Indian digital media platform

The Better India News is an Indian digital media platform focused on positive stories.

== Background ==
In 2015, The Better India got ₹1 crore ($160,000) funding. More recently in 2018, The Better India raised an undisclosed amount funding from the Lok Foundation and also receives financial support from the Independent & Public Spirited Media Foundation. The Better India also receives advertisements and sponsorship for content.

The Better India shares content over various platforms to over 30 million people.

The Better India is run by Vikara Services Pvt Ltd, a company founded in 2008 and is based in Bengaluru, India led by husband and wife entrepreneurs Dhimant Parekh and wife Anuradha Parekh.

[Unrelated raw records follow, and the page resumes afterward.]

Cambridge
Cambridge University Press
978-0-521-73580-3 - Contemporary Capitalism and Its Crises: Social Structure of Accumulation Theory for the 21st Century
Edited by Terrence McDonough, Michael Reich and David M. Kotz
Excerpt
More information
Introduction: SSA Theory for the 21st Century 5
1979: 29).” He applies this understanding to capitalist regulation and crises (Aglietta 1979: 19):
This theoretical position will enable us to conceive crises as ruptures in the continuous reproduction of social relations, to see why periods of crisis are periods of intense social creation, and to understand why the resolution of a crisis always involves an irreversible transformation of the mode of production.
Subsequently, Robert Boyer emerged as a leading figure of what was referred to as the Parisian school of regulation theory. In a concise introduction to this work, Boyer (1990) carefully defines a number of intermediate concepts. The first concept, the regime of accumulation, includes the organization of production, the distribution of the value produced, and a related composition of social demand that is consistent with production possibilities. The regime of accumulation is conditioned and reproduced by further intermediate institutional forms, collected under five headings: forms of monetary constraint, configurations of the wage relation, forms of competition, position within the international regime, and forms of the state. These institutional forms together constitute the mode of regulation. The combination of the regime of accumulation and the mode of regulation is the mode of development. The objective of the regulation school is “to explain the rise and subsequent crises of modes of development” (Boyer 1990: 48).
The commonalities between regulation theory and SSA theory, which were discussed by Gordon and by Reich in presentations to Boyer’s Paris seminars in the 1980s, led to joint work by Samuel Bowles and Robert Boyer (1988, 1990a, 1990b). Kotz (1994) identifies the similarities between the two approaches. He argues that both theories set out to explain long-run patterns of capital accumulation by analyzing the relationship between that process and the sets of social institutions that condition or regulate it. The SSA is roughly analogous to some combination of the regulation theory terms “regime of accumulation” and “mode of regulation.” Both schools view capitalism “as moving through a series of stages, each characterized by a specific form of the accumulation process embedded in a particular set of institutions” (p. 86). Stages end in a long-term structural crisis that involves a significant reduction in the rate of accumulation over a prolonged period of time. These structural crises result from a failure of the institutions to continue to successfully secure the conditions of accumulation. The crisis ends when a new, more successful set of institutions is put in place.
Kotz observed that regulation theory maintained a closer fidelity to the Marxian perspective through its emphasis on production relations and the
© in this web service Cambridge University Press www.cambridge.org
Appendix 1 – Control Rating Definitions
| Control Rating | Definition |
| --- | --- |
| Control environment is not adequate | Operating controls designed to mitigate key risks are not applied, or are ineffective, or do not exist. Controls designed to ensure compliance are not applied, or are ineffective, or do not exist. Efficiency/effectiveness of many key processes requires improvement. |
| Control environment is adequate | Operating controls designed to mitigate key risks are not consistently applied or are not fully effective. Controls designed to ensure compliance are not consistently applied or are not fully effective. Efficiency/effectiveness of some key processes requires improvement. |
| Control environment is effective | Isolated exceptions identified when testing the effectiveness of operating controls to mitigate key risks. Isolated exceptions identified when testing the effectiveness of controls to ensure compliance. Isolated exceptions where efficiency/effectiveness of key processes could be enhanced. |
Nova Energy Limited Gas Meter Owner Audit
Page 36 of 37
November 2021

About 30 percent of its audience comes from outside of India with a majority of those being from the United States, United Kingdom and Singapore. Sponsored stories makes up eighty percent of their revenue.

== Controversies ==
In 2018, BBC released a research paper titled "Duty, Identity, Credibility: ‘Fake News’ and the ordinary citizen in India". In this, The Better India was accused of sharing fake news. After The Better India got in touch with BBC, BBC research’s lead author, Sanatanu Chakrabarti, acknowledged the mistake in a private email:"We have looked into your concern and found that we made a human error when scanning a wide range of media for our report on fake news. The Better India should not have been included and we would like to apologise to you for this mistake. We have now amended the report..."The Better India criticized BBC for not apologizing publicly and 'maligning years of [their] hard work".

== Recognition ==
- Manthan Award for "Best Alternative News Site" across South Asia.
- 2016: Marico Innovation Foundation (MIF) Award for Social Innovation for "showcasing positive news and social development news, showcases unsung heroes, change-makers and grass-root innovations catalyzing significant on-ground impact."